── Supplied data
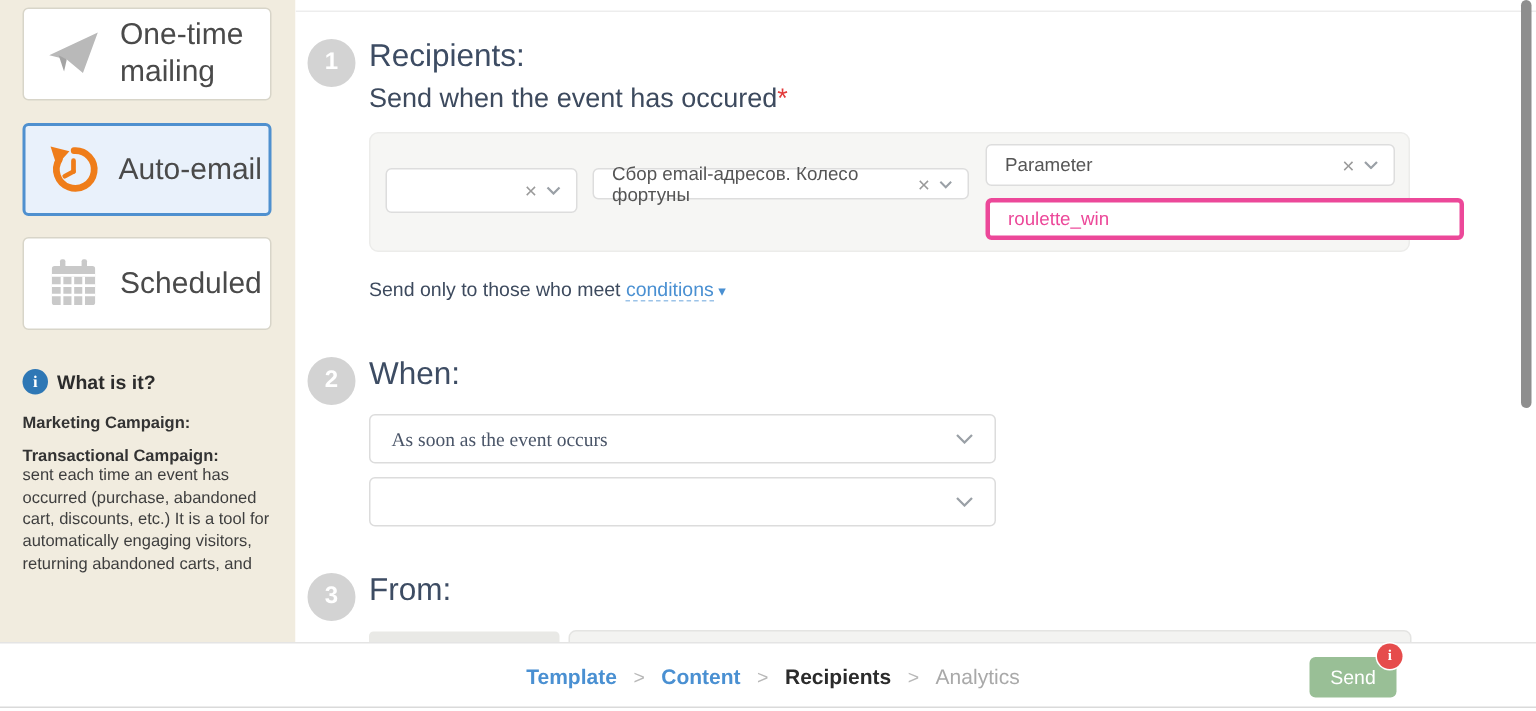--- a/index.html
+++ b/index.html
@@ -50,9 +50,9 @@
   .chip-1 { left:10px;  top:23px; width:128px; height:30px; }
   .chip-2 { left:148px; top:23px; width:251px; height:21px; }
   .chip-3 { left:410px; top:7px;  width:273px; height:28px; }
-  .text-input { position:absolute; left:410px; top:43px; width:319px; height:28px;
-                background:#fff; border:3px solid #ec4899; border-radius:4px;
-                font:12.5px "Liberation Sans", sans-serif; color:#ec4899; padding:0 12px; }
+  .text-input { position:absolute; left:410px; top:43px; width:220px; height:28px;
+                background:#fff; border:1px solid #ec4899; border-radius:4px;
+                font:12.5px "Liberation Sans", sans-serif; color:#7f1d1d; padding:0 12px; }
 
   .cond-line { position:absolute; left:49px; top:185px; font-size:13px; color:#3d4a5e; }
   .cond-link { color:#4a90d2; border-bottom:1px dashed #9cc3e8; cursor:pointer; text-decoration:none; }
────
#### Work required:
After locating the line holding "-50,9 +50,9 @@" above, output exactly that line and every line after it through the line holding "sans-serif; color:#7f1d1d; padding:0". Include nothing else.

#### Written solution:
@@ -50,9 +50,9 @@
   .chip-1 { left:10px;  top:23px; width:128px; height:30px; }
   .chip-2 { left:148px; top:23px; width:251px; height:21px; }
   .chip-3 { left:410px; top:7px;  width:273px; height:28px; }
-  .text-input { position:absolute; left:410px; top:43px; width:319px; height:28px;
-                background:#fff; border:3px solid #ec4899; border-radius:4px;
-                font:12.5px "Liberation Sans", sans-serif; color:#ec4899; padding:0 12px; }
+  .text-input { position:absolute; left:410px; top:43px; width:220px; height:28px;
+                background:#fff; border:1px solid #ec4899; border-radius:4px;
+                font:12.5px "Liberation Sans", sans-serif; color:#7f1d1d; padding:0 12px; }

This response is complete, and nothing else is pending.